Claude Code can handle complex tasks, but breaking things into steps gives you more control and better results.

# Overwhelming
> Read all my files, find every bug, fix them all, add tests, and
write documentation.
# Better
> Let's start by reading main.py. Tell me what you see and flag
any obvious issues. We'll fix them one at a time.

Not verifying before moving on

After Claude Code makes a change, check it. Read the file. Run the code. Don’t assume the change is correct just because it was confident.

> You just edited app.py. Can you read it back to me so I can
confirm the change looks right?

Using it only for code

Claude Code is powerful for non-coding tasks too: organizing files, processing text files, writing scripts to rename things in bulk, analyzing data in CSVs. If you’d normally do it in a terminal or a script, Claude Code can help.


Tell it your skill level. If you’re new to Python, say so. Claude Code will explain what it’s doing rather than assuming you understand.

Ask for explanations, not just fixes. “Fix this and explain what was wrong” is more valuable than “fix this.”

Use it iteratively. Make one change, test it, come back. Don’t ask for everything at once.

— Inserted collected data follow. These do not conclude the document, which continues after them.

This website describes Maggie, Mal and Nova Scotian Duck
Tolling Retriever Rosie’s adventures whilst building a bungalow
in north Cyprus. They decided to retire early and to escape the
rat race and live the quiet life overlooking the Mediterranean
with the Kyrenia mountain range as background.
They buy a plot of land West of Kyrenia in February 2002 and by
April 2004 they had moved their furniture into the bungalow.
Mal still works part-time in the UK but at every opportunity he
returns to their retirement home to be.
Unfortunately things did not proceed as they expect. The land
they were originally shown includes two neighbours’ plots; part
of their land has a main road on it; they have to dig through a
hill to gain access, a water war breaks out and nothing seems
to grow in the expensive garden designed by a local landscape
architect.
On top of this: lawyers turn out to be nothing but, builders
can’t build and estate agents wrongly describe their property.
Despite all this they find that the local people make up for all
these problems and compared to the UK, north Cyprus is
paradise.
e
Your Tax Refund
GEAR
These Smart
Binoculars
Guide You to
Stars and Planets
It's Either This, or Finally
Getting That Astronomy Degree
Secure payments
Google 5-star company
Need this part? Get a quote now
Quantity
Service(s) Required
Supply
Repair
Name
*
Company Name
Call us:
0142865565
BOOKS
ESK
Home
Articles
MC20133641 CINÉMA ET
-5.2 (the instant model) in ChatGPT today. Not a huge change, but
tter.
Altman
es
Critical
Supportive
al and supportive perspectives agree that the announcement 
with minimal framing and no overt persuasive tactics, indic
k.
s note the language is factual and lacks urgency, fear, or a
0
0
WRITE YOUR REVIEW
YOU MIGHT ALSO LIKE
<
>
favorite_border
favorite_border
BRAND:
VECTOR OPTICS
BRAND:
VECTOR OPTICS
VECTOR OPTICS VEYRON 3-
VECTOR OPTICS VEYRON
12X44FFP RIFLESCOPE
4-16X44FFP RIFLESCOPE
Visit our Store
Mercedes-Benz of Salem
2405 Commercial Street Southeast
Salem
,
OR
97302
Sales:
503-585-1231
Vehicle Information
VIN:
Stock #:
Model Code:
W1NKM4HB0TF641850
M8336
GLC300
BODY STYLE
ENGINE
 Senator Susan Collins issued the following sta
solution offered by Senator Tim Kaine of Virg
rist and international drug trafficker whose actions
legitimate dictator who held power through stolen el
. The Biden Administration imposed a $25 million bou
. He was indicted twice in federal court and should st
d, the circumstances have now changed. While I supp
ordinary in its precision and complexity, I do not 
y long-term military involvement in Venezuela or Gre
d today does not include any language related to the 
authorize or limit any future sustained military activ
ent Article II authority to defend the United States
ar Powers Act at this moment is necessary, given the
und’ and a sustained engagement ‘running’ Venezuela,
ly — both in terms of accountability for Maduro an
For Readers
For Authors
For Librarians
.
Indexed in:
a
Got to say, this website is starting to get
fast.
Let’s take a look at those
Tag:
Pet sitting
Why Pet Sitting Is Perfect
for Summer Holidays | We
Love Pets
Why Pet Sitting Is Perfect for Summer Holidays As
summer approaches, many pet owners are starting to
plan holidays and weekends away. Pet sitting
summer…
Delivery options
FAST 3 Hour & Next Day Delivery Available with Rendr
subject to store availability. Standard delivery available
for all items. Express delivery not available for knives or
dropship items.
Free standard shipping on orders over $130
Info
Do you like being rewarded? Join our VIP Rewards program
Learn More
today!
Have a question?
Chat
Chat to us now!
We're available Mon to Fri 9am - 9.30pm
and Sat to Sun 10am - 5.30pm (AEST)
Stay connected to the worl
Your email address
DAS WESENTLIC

Save good sessions. If Claude Code did something really useful, use --continue to pick up where you left off, or describe what worked in your next session.

Be honest when something’s wrong. If Claude Code’s response isn’t what you wanted, say specifically what’s off: “That’s too complex,” “I actually need it to handle edge case X,” “You changed the wrong file.”


!!! example “Try this right now” Pick one file on your computer — a script, a document, anything. Navigate to its folder and run claude. Ask Claude Code to read the file and summarize what it does. Then ask one follow-up question about it. That’s enough to get a feel for how the tool works.